It was always a problem to describe accurately Northern Ireland’s political status. In UK terms it was a region with a devolved and subordinate government. Readers may find the author’s ubiquitous habit of referring to Northern Ireland as a ‘state’ and asserting the existence (and false equivalence) of two states in Ireland a serious distraction. This terminology is contradicted by Lloyd George’s letter of 11 November 1921 to Sir James Craig, explaining why the British government could not stand over the creation of two dominions in Ireland, and that the country’s representation abroad in the League of Nations and Imperial Conference ‘must be preferably Ireland as a whole, or failing the whole, that part of it which has the largest population and area’. The author does quote Lloyd George’s description of the frontier as ‘based neither upon natural features nor broad geographical considerations’ but not his prescient warning that the Irish would never accept what today would be called a hard international border, ‘nor could we conscientiously attempt to enforce it’.

Another feature of the book is the contemptuous chapter headings, beginning with ‘The Tragedy of Two Lunatics’ (coined by a journalist in 1922) and going on to ‘Where is Ireland?’, ‘The Death of Ireland’ and ‘The Unravelling of Ireland’. Compared to trenchant criticisms of Irish nationalism and Ulster unionism, British policy towards Ireland is hardly criticised at all.
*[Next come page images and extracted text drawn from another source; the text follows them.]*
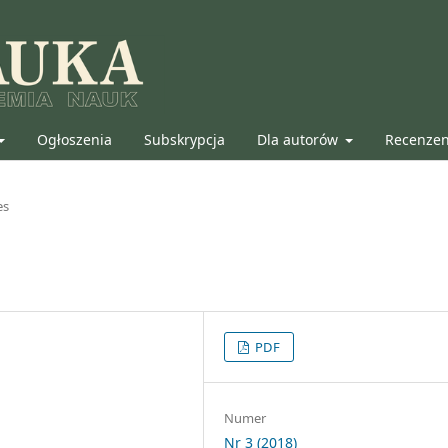
Ogłoszenia
Subskrypcja
Dla autorów
Recenze
es
PDF
Numer
Nr 3 (2018)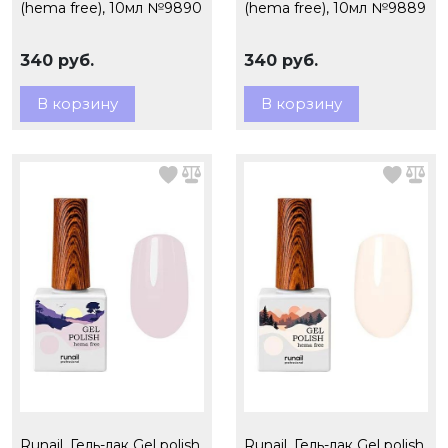
(hema free), 10мл №9890
(hema free), 10мл №9889
340 руб.
340 руб.
В корзину
В корзину
Runail, Гель-лак Gel polish
Runail, Гель-лак Gel polish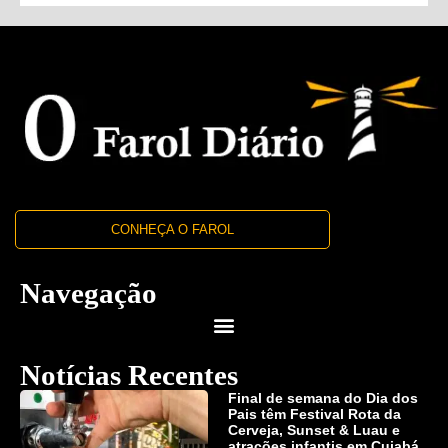
CONHEÇA O FAROL
Navegação
Notícias Recentes
Final de semana do Dia dos
Pais têm Festival Rota da
Cerveja, Sunset & Luau e
atrações infantis em Cuiabá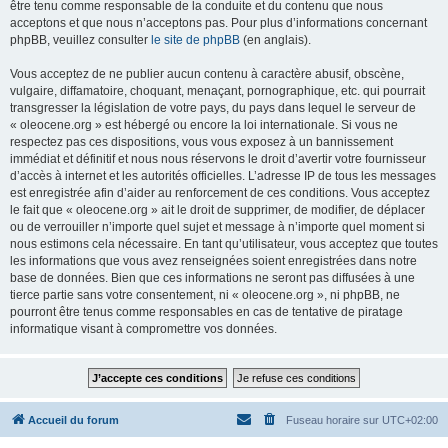
être tenu comme responsable de la conduite et du contenu que nous
acceptons et que nous n’acceptons pas. Pour plus d’informations concernant
phpBB, veuillez consulter
le site de phpBB
(en anglais).
Vous acceptez de ne publier aucun contenu à caractère abusif, obscène,
vulgaire, diffamatoire, choquant, menaçant, pornographique, etc. qui pourrait
transgresser la législation de votre pays, du pays dans lequel le serveur de
« oleocene.org » est hébergé ou encore la loi internationale. Si vous ne
respectez pas ces dispositions, vous vous exposez à un bannissement
immédiat et définitif et nous nous réservons le droit d’avertir votre fournisseur
d’accès à internet et les autorités officielles. L’adresse IP de tous les messages
est enregistrée afin d’aider au renforcement de ces conditions. Vous acceptez
le fait que « oleocene.org » ait le droit de supprimer, de modifier, de déplacer
ou de verrouiller n’importe quel sujet et message à n’importe quel moment si
nous estimons cela nécessaire. En tant qu’utilisateur, vous acceptez que toutes
les informations que vous avez renseignées soient enregistrées dans notre
base de données. Bien que ces informations ne seront pas diffusées à une
tierce partie sans votre consentement, ni « oleocene.org », ni phpBB, ne
pourront être tenus comme responsables en cas de tentative de piratage
informatique visant à compromettre vos données.
Accueil du forum
Fuseau horaire sur
UTC+02:00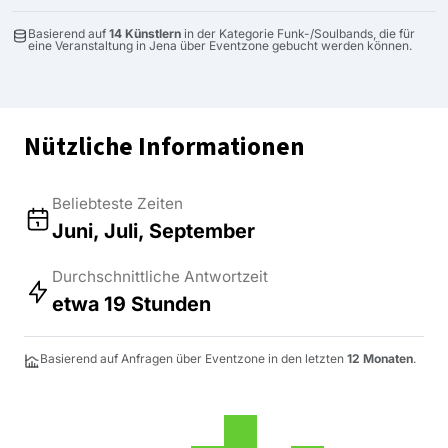
Basierend auf
14 Künstlern
in der Kategorie Funk-/Soulbands, die für
eine Veranstaltung in Jena über Eventzone gebucht werden können.
Nützliche Informationen
Beliebteste Zeiten
Juni, Juli, September
Durchschnittliche Antwortzeit
etwa 19 Stunden
Basierend auf Anfragen über Eventzone in den letzten
12 Monaten
.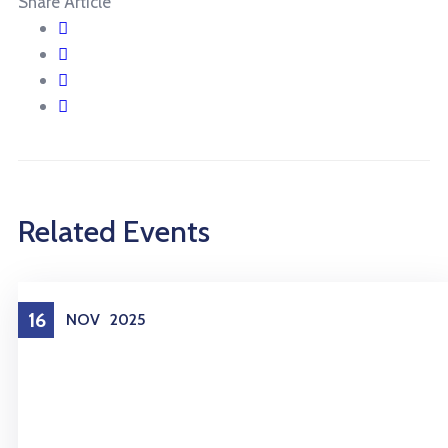
Share Article
Related Events
16
NOV
2025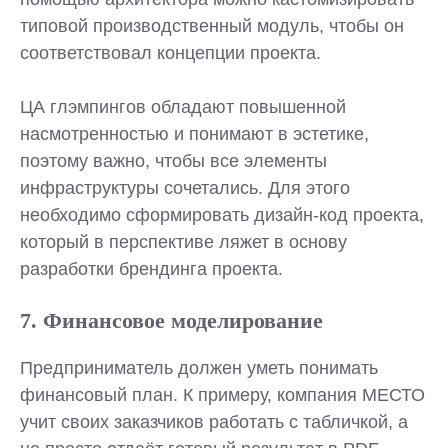
типовой производственный модуль, чтобы он
соответствовал концепции проекта.
ЦА глэмпингов обладают повышенной
насмотренностью и понимают в эстетике,
поэтому важно, чтобы все элементы
инфраструктуры сочетались. Для этого
необходимо сформировать дизайн-код проекта,
который в перспективе ляжет в основу
разработки брендинга проекта.
7. Финансовое моделирование
Предприниматель должен уметь понимать
финансовый план. К примеру, компания МЕСТО
учит своих заказчиков работать с табличкой, а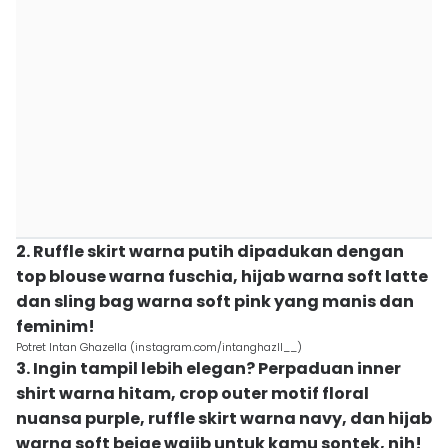
2. Ruffle skirt warna putih dipadukan dengan
top blouse warna fuschia, hijab warna soft latte
dan sling bag warna soft pink yang manis dan
feminim!
Potret Intan Ghazella (instagram.com/intanghazll__)
3. Ingin tampil lebih elegan? Perpaduan inner
shirt warna hitam, crop outer motif floral
nuansa purple, ruffle skirt warna navy, dan hijab
warna soft beige wajib untuk kamu sontek, nih!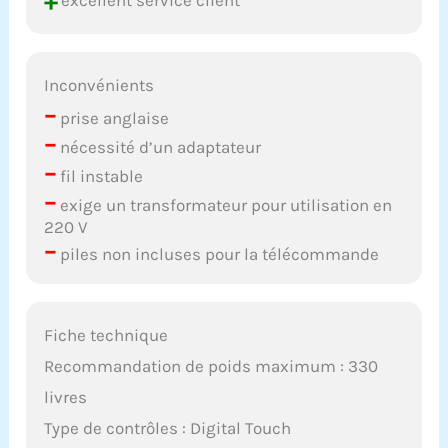
+
Inconvénients
–
prise anglaise
–
nécessité d’un adaptateur
–
fil instable
–
exige un transformateur pour utilisation en
220 V
–
piles non incluses pour la télécommande
Fiche technique
Recommandation de poids maximum : 330
livres
Type de contrôles : Digital Touch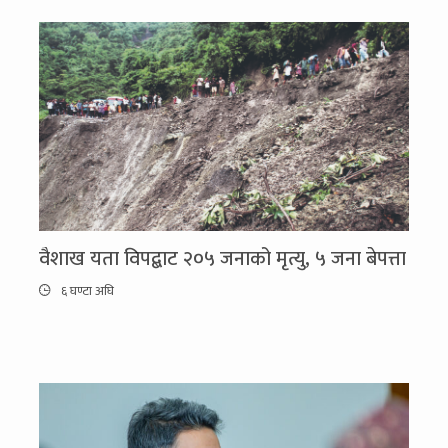
वैशाख यता विपद्बाट २०५ जनाको मृत्यु, ५ जना बेपत्ता
६ घण्टा अघि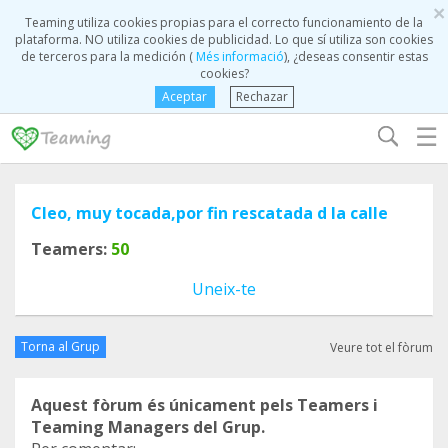
×
Teaming utiliza cookies propias para el correcto funcionamiento de la
plataforma. NO utiliza cookies de publicidad. Lo que sí utiliza son cookies
de terceros para la medición (
Més informació
), ¿deseas consentir estas
cookies?
Aceptar
Rechazar
☰
Cleo, muy tocada,por fin rescatada d la calle
Teamers:
50
Uneix-te
Torna al Grup
Veure tot el fòrum
Aquest fòrum és únicament pels Teamers i
Teaming Managers del Grup.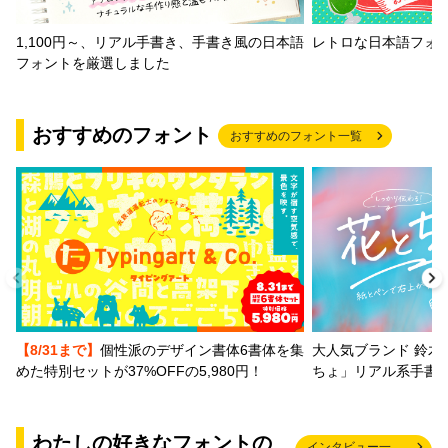
1,100円～、リアル手書き、手書き風の日本語
レトロな日本語フォ
フォントを厳選しました
おすすめのフォント
おすすめのフォント一覧
【8/31まで】
個性派のデザイン書体6書体を集
大人気ブランド 鈴木
めた特別セットが37%OFFの5,980円！
ちょ」リアル系手書
わたしの好きなフォントの
インタビュー一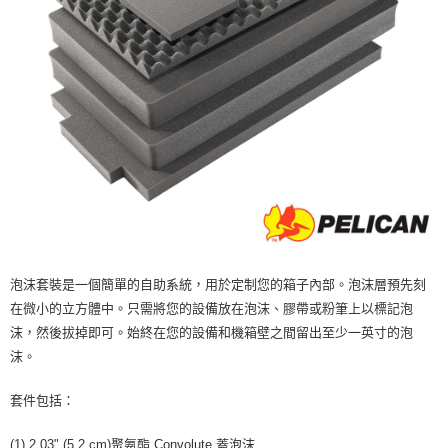
宅配
每筆NT$75，滿NT$399(含以上)免運費
【「AFTEE先享後付」結帳流程】
１．於結帳方式選擇「AFTEE先享後付」後，將跳轉至「AFTEE先享後付」
付款後門市自取
結帳頁面，進行簡訊認證並確認金額後，即可完成結帳。
２．訂單成立數日內，您將收到繳費通知簡訊。
免運費
３．收到繳費通知簡訊後14天內，點擊此簡訊中的連結，可透過四大超商／
ATM／網路銀行／等多元方式進行付款，方視為交易完成。
※ 請注意：結帳手續完成當下不需立刻繳費，但若您需要取消訂單，請聯絡
購買商品的店家。未經商家同意取消之訂單仍視為有效，需透過AFTEE先享
後付繳納相關費用。
※ 交易是否成功請以「AFTEE先享後付 」之結帳頁面顯示為準，若有關於
是否繳費成功／繳費後需取消欲退款等相關疑問，請聯繫「AFTEE先享後付
客戶支援中心」
https://netprotections.freshdesk.com/support/home
【注意事項】
１．透過由恩沛科技股份有限公司提供之「AFTEE先享後付」服務完成之交
泡沫套裝是一個簡單的自助系統，用於定制您的箱子內部。泡沫層預先刻
易，需依本服務之必要範圍內提供個人資料，並將交易相關給付款項請求債
在微小的立方體中。只需將您的設備放在泡沫、膠帶或粉筆上以標記泡
權轉讓予恩沛科技股份有限公司。
沫，然後拔掉即可。始終在您的設備和機箱壁之間留出至少一英寸的泡
２．關於個人資料處理事宜，請瀏覽以下網址：
https://aftee.tw/terms/#terms3
沫。
３．未成年的使用者請事先徵得法定代理人或監護人之同意方可使用
「AFTEE先享後付」，若未經同意申辦者引起之損失，本公司不負相關責
套件包括：
任。
４．使用「AFTEE先享後付」時，將依據個別帳號之用戶狀況，依本公司即
時審查核予不同之上限額度；若仍有額度不足之情形，本公司將視審查結果
(1) 2.03" (5.2 cm)聚氨酯 Convolute 蓋泡沫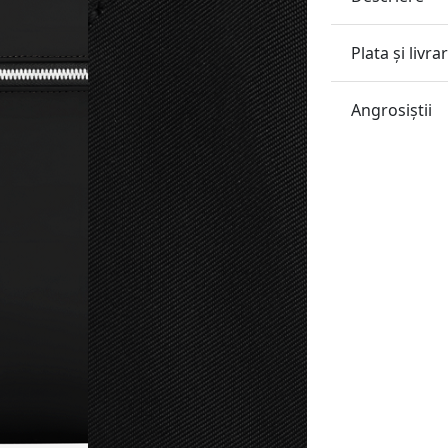
Plata și livra
Angrosiştii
The author’s view is that by 1918 the British were going to leave Ireland, whilst downplaying strenuous military efforts to crush the Irish rebellion.

Home Rule for the whole of Ireland was potentially a historic compromise, which nationalists had been prepared to accept but which unionists were determined to reject. That rejection and British impotence in the face of their defiance of the law meant that advanced nationalists no longer felt bound by compromise. Since no amount of nationalist moderation would appease adamant Ulster unionist rejection of democratic Irish self-government, however modest, embracing them, it is difficult to argue that proceeding to form an independent state copper-fastened partition. While the author claims that there were many other possible outcomes that could have avoided partition, ‘which took the cherished notion of Irish unity out of Irish unionism itself’, he does not specify any of them. Nor does he acknowledge that they would all have involved Ireland remaining part of the UK, ignoring the 1918 general election result.

The interesting part of the book focuses on the refugee problem, principally nationalists fleeing Northern Ireland in the first half of 1922 and the intensity of violence, especially in Belfast. The psychology of the Belfast boycott and of the attempt to destabilise the Northern Ireland border by covert military attacks, perhaps to help avert civil war further south, was badly misjudged. Equally misjudged was the belief that pressure on or intimidation of Protestants or Protestant institutions in the area of the Free State would either alleviate attacks on northern Catholics or influence the British government to moderate its Treaty stance, as if they cared.

The Irish revolution, while costly, was limited in scale and duration compared with other experiences in Europe. The interwar years were difficult for practically every democracy. There was more continuity than is often acknowledged, including in all-Ireland sporting, cultural and religious institutions. While Northern Ireland has survived nearly 100 years intact, the only credit that the author gives the Free State is for balancing its budget early on! Partition has been much softened by the Peace Process and the European Single Market combined. The principal Irish objective in the Brexit negotiations has been to preserve that improvement. If partition was a profound failure, the author remains discreet about what could have replaced it.